Líder do Sudão do Sul faz juramento como presidente do novo país

Salva Kir assinou Constituição transitória, em meio a celebrações pela independência do país africano

iG São Paulo |

O lider Salva Kiir prestou juramento neste sábado como primeiro presidente do Sudão do Sul, pouco depois da proclamação de independência no novo país africano, que passa a ser oficialmente separado do norte.

Kiir assinou a Constituição transitória e prestou juramento, comprometendo-se a "favorecer o desenvolvimento e o bem-estar do povo do Sudão do Sul".

O Sudão do Sul se proclamou independente neste sábado, separando-se do norte depois de cinco décadas de conflitos que mergulharam o novo país em uma miséria da qual espera sair graças a suas ricas reservas de petróleo.

AFP
Imagem de Salva Kir é vista na capital Juba, para as celebrações de independência do Sudão do Sul, na capital Juba (8/7)
Uma multidão saiu às ruas de Juba à meia-noite de sexta-feira para sábado, para celebrar a proclamação da independência.

Ao soar os sinos de meia-noite, uma explosão de alegria comemorou a chegada do primeiro dia de vida do novo Estado. "Somos livres! Somos livres! Adeus ao norte, bem-vinda a felicidade!", clamava em meio à multidão Mary Okach.

"Lutamos muitos anos e esse é nosso dia, vocês não podem imaginar como me sinto", declarou por o estudante universitário Andrew Nuer, 27 anos, que viajou do Cairo especialmente para assistir aos festejos da independência.

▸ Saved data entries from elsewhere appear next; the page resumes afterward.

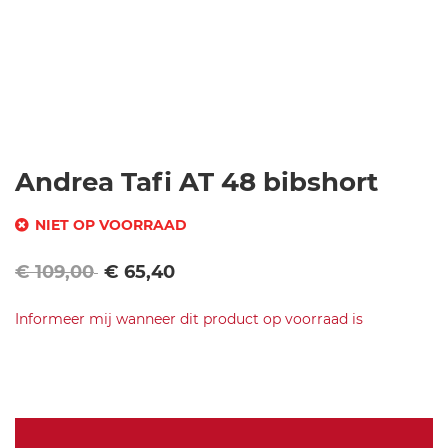
Ga
Andrea Tafi AT 48 bibshort
naar
het
NIET OP VOORRAAD
begin
SKU
Normale
van
Speciale
€ 109,00
€ 65,40
prijs
de
prijs
2
afbeeldingen-
Informeer mij wanneer dit product op voorraad is
1
gallerij
8
Merk
1
Andrea
AT
0
Tafi
48
0
bibshort
0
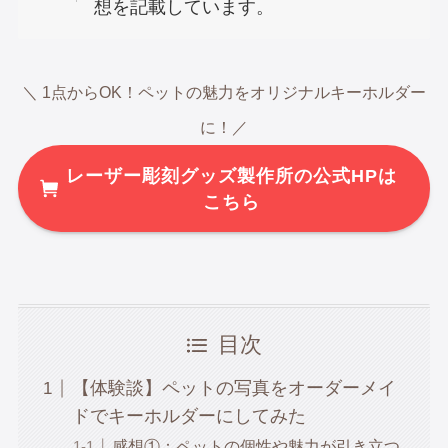
想を記載しています。
＼ 1点からOK！ペットの魅力をオリジナルキーホルダー
に！／
レーザー彫刻グッズ製作所の公式HPは
こちら
目次
【体験談】ペットの写真をオーダーメイ
ドでキーホルダーにしてみた
感想①：ペットの個性や魅力が引き立つ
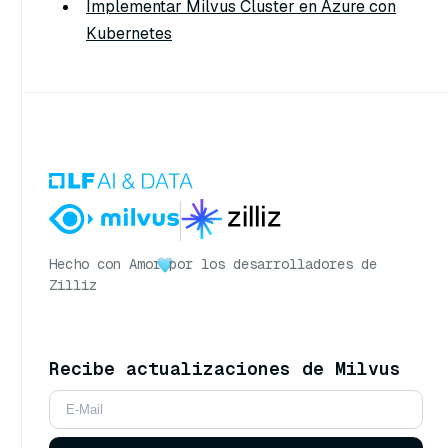
Implementar Milvus Cluster en Azure con
Kubernetes
Hecho con Amor
por los desarrolladores de
Zilliz
Recibe actualizaciones de Milvus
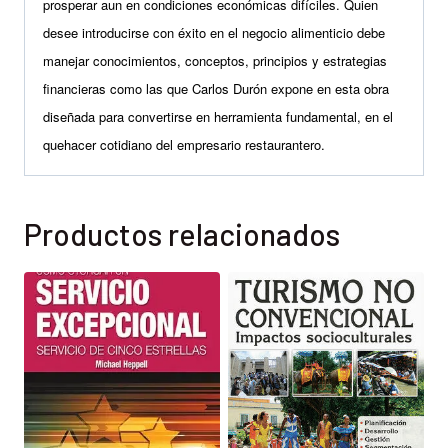
prosperar aun en condiciones económicas difíciles. Quien
desee introducirse con éxito en el negocio alimenticio debe
manejar conocimientos, conceptos, principios y estrategias
financieras como las que Carlos Durón expone en esta obra
diseñada para convertirse en herramienta fundamental, en el
quehacer cotidiano del empresario restaurantero.
Productos relacionados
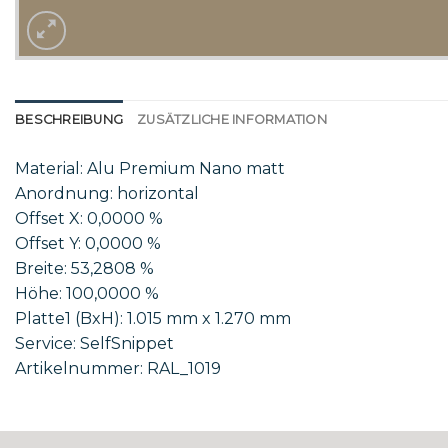
BESCHREIBUNG
ZUSÄTZLICHE INFORMATION
Material: Alu Premium Nano matt
Anordnung: horizontal
Offset X: 0,0000 %
Offset Y: 0,0000 %
Breite: 53,2808 %
Höhe: 100,0000 %
Platte1 (BxH): 1.015 mm x 1.270 mm
Service: SelfSnippet
Artikelnummer: RAL_1019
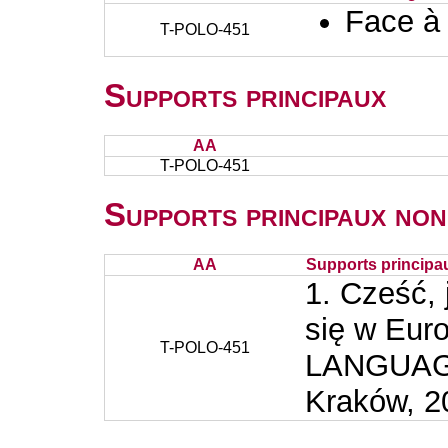
Face à
T-POLO-451
Supports principaux
AA
T-POLO-451
Supports principaux non
AA
Supports principa
1. Cześć,
się w Eur
T-POLO-451
LANGUAGE
Kraków, 2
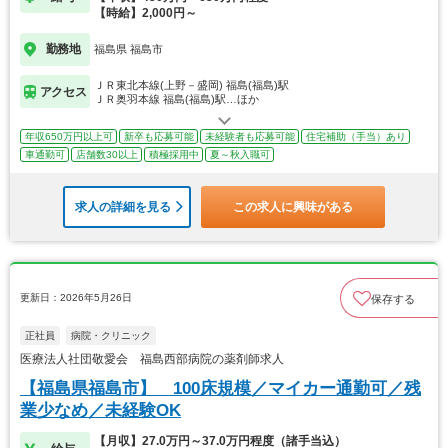
【時給】2,000円～
勤務地
福島県 福島市
ＪＲ東北本線(上野－盛岡) 福島(福島)駅
アクセス
ＪＲ奥羽本線 福島(福島)駅…ほか
年収650万円以上可
新卒も応募可能
未経験者も応募可能
住宅補助（手当）あり
車通勤可
店舗数30以上
積極採用中
夏～秋入職可
求人の詳細を見る
この求人に興味がある
更新日：2026年5月26日
保存する
正社員
病院・クリニック
医療法人社団敬愛会 福島西部病院の薬剤師求人
【福島県福島市】 100床規模／マイカー通勤可／残
業少なめ／未経験OK
【月収】27.0万円～37.0万円程度（諸手当込）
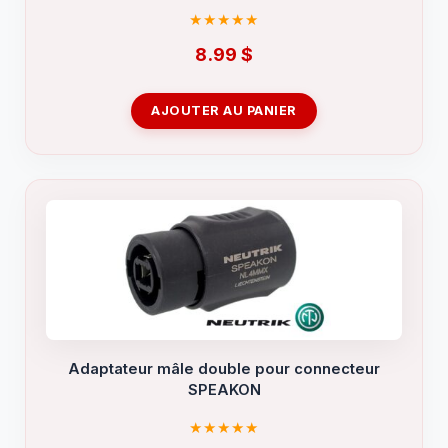
8.99
$
AJOUTER AU PANIER
Adaptateur mâle double pour connecteur
SPEAKON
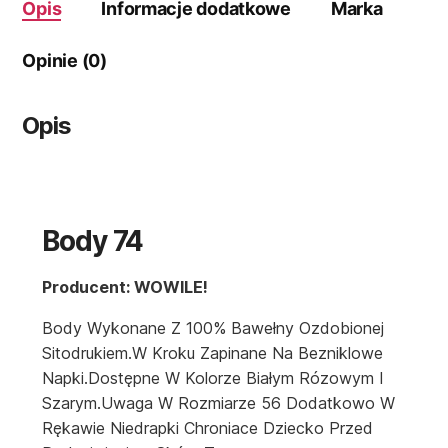
Opis
Informacje dodatkowe
Marka
Opinie (0)
Opis
Body 74
Producent: WOWILE!
Body Wykonane Z 100% Bawełny Ozdobionej
Sitodrukiem.W Kroku Zapinane Na Bezniklowe
Napki.Dostępne W Kolorze Białym Rózowym I
Szarym.Uwaga W Rozmiarze 56 Dodatkowo W
Rękawie Niedrapki Chroniace Dziecko Przed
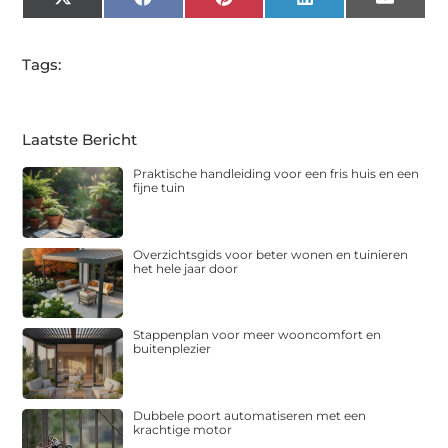
X
Facebook
Pinterest
LinkedIn
Email
(Twitter)
Tags:
Laatste Bericht
Praktische handleiding voor een fris huis en een
fijne tuin
Overzichtsgids voor beter wonen en tuinieren
het hele jaar door
Stappenplan voor meer wooncomfort en
buitenplezier
Dubbele poort automatiseren met een
krachtige motor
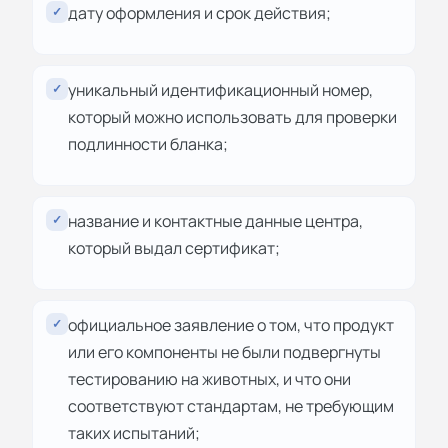
дату оформления и срок действия;
✓
уникальный идентификационный номер,
✓
который можно использовать для проверки
подлинности бланка;
название и контактные данные центра,
✓
который выдал сертификат;
официальное заявление о том, что продукт
✓
или его компоненты не были подвергнуты
тестированию на животных, и что они
соответствуют стандартам, не требующим
таких испытаний;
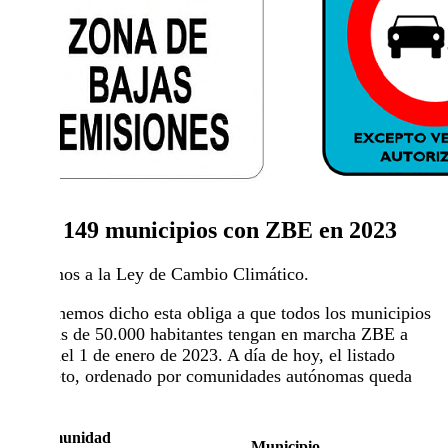
Laos 149 municipios con ZBE en 2023
Volvemos a la Ley de Cambio Climático.
Como hemos dicho esta obliga a que todos los municipios
con más de 50.000 habitantes tengan en marcha ZBE a
partir del 1 de enero de 2023. A día de hoy, el listado
completo, ordenado por comunidades autónomas queda
así:
Comunidad
Municipio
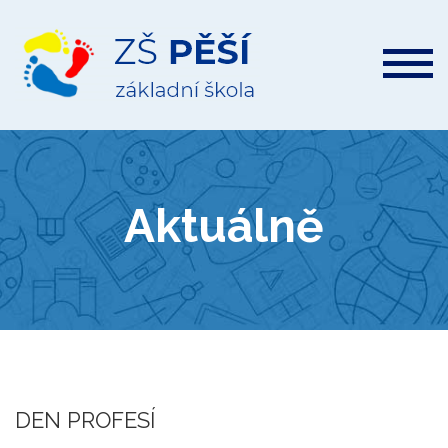
ZŠ
Pěší
Aktuálně
DEN PROFESÍ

O ruído era ensurdecedor na capital do novo Estado, cujo céu iluminou-se com fogos de artifício enquanto carros e ônibus repletos de pessoas que percorriam as ruas com bandeiras do Sudão do Sul em suas portas e janelas, enquanto os motoristas buzinavam.

Líderes

Horas antes da meia-noite, diversos líderes mundiais, entre eles 30 líderes africanos e o secretário-geral da ONU, Ban Ki-moon, chegaram a Juba para as comemorações da independência do novo Estado. "O povo do Sudão do Sul realizou seu sonho. A ONU e a comunidade internacional continuará do lado do Sudão do Sul", declarou Ban Ki-moon ao chegar ao aeroporto da capital.

Na sexta-feira, o governo sudanês de Cartum reconheceu nesta sexta-feira a futura República do Sudão do Sul, apesar de questões-chave ainda precisarem ser resolvidas entre ambos os países, como o estatuto das províncias fronteiriças em disputa.

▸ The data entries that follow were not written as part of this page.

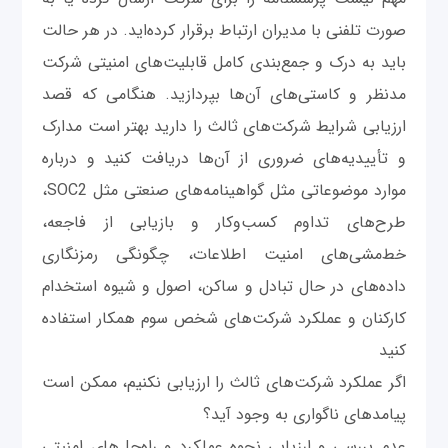
صورت تلفنی با مدیران ارتباط برقرار کرده‌اید. در هر حالت
باید به درک و جمع‌بندی کامل قابلیت‌های امنیتی شرکت
مدنظر و کاستی‌های آن‌ها بپردازید. هنگامی که قصد
ارزیابی شرایط شرکت‌های ثالث را دارید بهتر است مدارک
و تأییدیه‌های ضروری از آن‌ها دریافت کنید و درباره
موارد موضوعاتی مثل گواهینامه‌های صنعتی مثل SOC2،
طرح‌های تداوم کسب‌وکار و بازیابی از فاجعه،
خط‌مشی‌های امنیت اطلاعات، چگونگی رمزنگاری
داده‌های در حال تبادل و ساکن، اصول و شیوه استخدام
کارکنان و عملکرد شرکت‌های شخص سوم همکار استفاده
کنید
اگر عملکرد شرکت‌های ثالث را ارزیابی نکنیم، ممکن است
پیامدهای ناگواری به وجود آید؟
عدم بررسی و ارزیابی نحوه عملکرد و راه‌حل‌های امنیتی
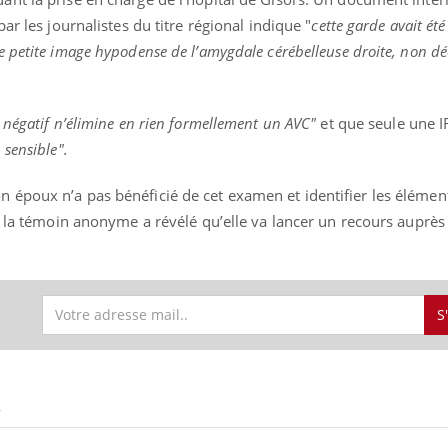
ar les journalistes du titre régional indique "
cette garde avait été
petite image hypodense de l’amygdale cérébelleuse droite, non déc
 négatif n’élimine en rien formellement un AVC"
et que seule une 
 sensible".
époux n’a pas bénéficié de cet examen et identifier les élémen
, la témoin anonyme a révélé qu’elle va lancer un recours auprès
S
S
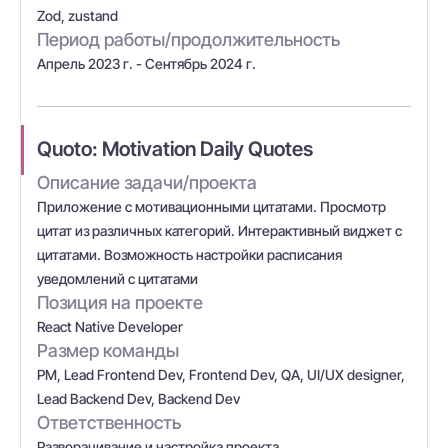
Zod, zustand
Период работы/продолжительность
Апрель 2023 г. - Сентябрь 2024 г.
Quoto: Motivation Daily Quotes
Описание задачи/проекта
Приложение с мотивационными цитатами. Просмотр
цитат из различных категорий. Интерактивный виджет с
цитатами. Возможность настройки расписания
уведомлений с цитатами
Позиция на проекте
React Native Developer
Размер команды
PM, Lead Frontend Dev, Frontend Dev, QA, UI/UX designer,
Lead Backend Dev, Backend Dev
Ответственность
Разворачивание и настройка проекта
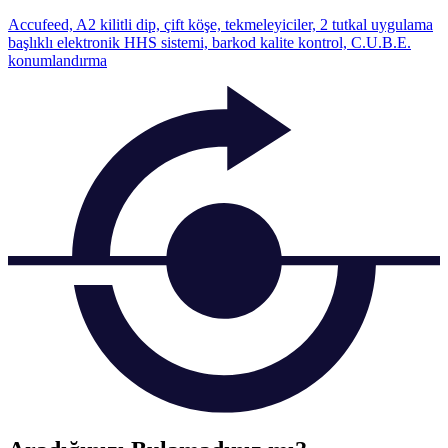
Accufeed, A2 kilitli dip, çift köşe, tekmeleyiciler, 2 tutkal uygulama
başlıklı elektronik HHS sistemi, barkod kalite kontrol, C.U.B.E.
konumlandırma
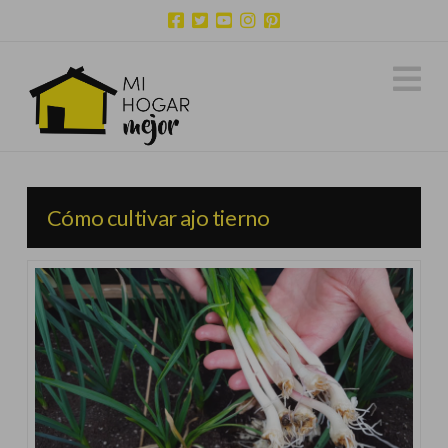
N
Cómo cultivar ajo tierno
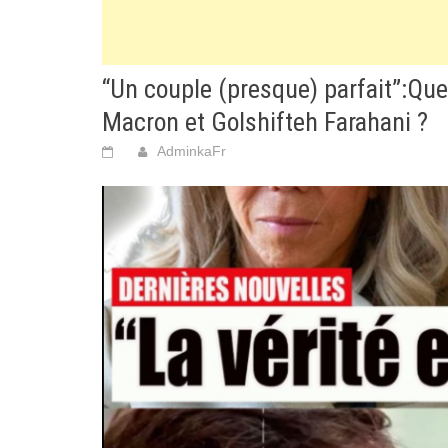
“Un couple (presque) parfait”:Que
Macron et Golshifteh Farahani ?
AdminkaFr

Neste sábado, o presidente americano, Barack Obama, anunciou que os Estados Unidos reconhecem formalmente a República do Sudão do Sul. "Em um momento em que sudaneses do sul empreendem a dura tarefa de construir seu novo país, os Estados Unidos prometem acompanhá-los enquanto buscarem segurança, desenvolvimento e um governo responsável, que realize suas aspirações e respeite os direitos humanos", disse o presidente americano em comunicado.

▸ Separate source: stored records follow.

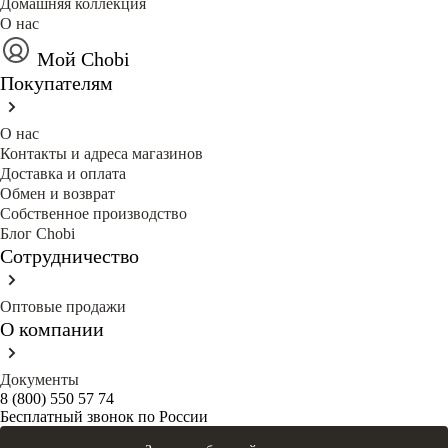
Домашняя коллекция
О нас
Мой Chobi
Покупателям
О нас
Контакты и адреса магазинов
Доставка и оплата
Обмен и возврат
Собственное производство
Блог Сhobi
Сотрудничество
Оптовые продажи
О компании
Документы
8 (800) 550 57 74
Бесплатный звонок по России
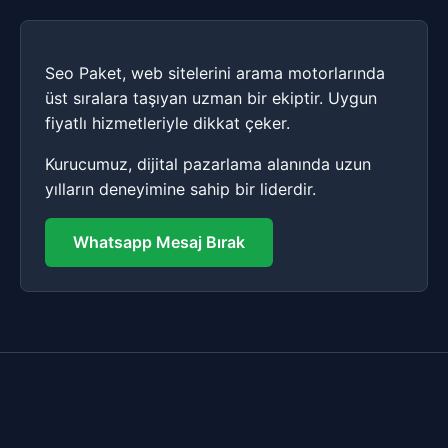
Seo Paket, web sitelerini arama motorlarında
üst sıralara taşıyan uzman bir ekiptir. Uygun
fiyatlı hizmetleriyle dikkat çeker.
Kurucumuz, dijital pazarlama alanında uzun
yılların deneyimine sahip bir liderdir.
Whatsapp Mesaj Bırak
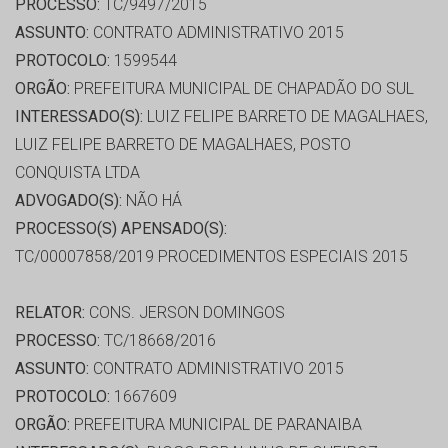
PROCESSO:
TC/9497/2015
ASSUNTO:
CONTRATO ADMINISTRATIVO 2015
PROTOCOLO:
1599544
ORGÃO:
PREFEITURA MUNICIPAL DE CHAPADÃO DO SUL
INTERESSADO(S):
LUIZ FELIPE BARRETO DE MAGALHAES,
LUIZ FELIPE BARRETO DE MAGALHAES, POSTO
CONQUISTA LTDA
ADVOGADO(S):
NÃO HÁ
PROCESSO(S) APENSADO(S):
TC/00007858/2019 PROCEDIMENTOS ESPECIAIS 2015
RELATOR:
CONS. JERSON DOMINGOS
PROCESSO:
TC/18668/2016
ASSUNTO:
CONTRATO ADMINISTRATIVO 2015
PROTOCOLO:
1667609
ORGÃO:
PREFEITURA MUNICIPAL DE PARANAIBA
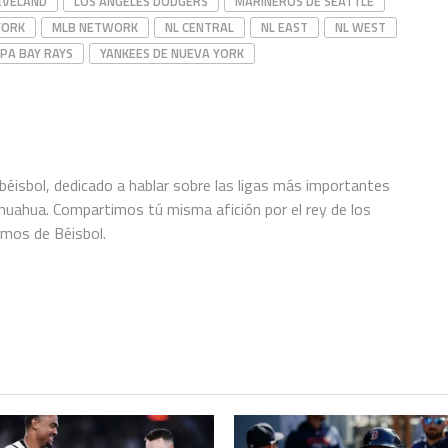
LEVELAND
LOS ANGELES DODGERS
MARINEROS DE SEATTLE
YORK
MLB NETWORK
NL CENTRAL
NL EAST
NL WEST
PA BAY RAYS
YANKEES DE NUEVA YORK
éisbol, dedicado a hablar sobre las ligas más importantes
hihuahua. Compartimos tú misma afición por el rey de los
amos de Béisbol.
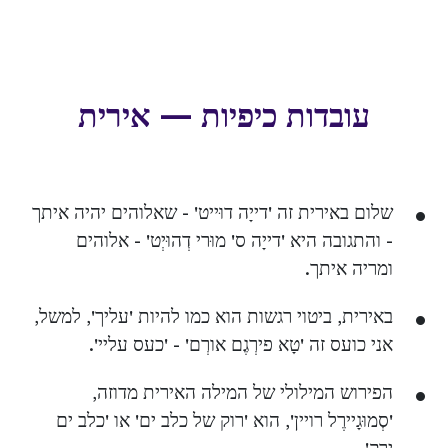
עובדות כיפיות — אירית
שלום באירית זה 'דייָה דוּייט' - שאלוהים יהיה איתך
- והתגובה היא 'דייָה ס' מוּרי דְהוּיְט' - אלוהים
ומריה איתך.
באירית, ביטוי רגשות הוא כמו להיות 'עליך', למשל,
אני כועס זה 'טָא פירְגֶם אורְם' - 'כעס עליי'.
הפירוש המילולי של המילה האירית מדוזה,
'סְמוּגָיירֶל רויין', הוא 'רוק של כלב ים' או 'כלב ים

O primeiro-ministro britânico, David Cameron, também anunciou o reconhecimento oficial por parte do Reino Unido. "Nós acolhemos o Sudão do Sul na comunidade de nações e e estamos ansiosos para estabelecer laços mais estreitos entre o Reino Unido e o Sudão do Sul nos próximos meses e anos vindouros", afirmou Cameron em texto oficial.

Guerras

Entre 1955, um ano antes da independência da Sudão (até então uma colônia anglo-egípcia), e 2005 os rebeldes sulistas entraram em duas guerras contra Cartum reclamando maior autonomia. Os conflitos arrasaram a região, deixaram milhões de mortes e levara à desconfiança recíproca entre os dois lados do país.

O acordo de paz firmado em 2005 pelo líder dos rebeldes John Garang - alguns meses antes de sua morte num acidente de helicóptero - e o então presidente do Sudão Ali Osman Taha abriu um novo capítulo que possibilitou o referendo sobre a independência, realizado em janeiro deste ano.

A nova nação deve enfrentar grandes desafios, como os confrontos na fronteira que já provocaram 1,8 mil mortes neste ano, problemas de infraestrutura, um dos indicadores sociais menos desenvolvidos do mundo, negociações sobre a separação de bens e a reestruturação de setores com o Norte.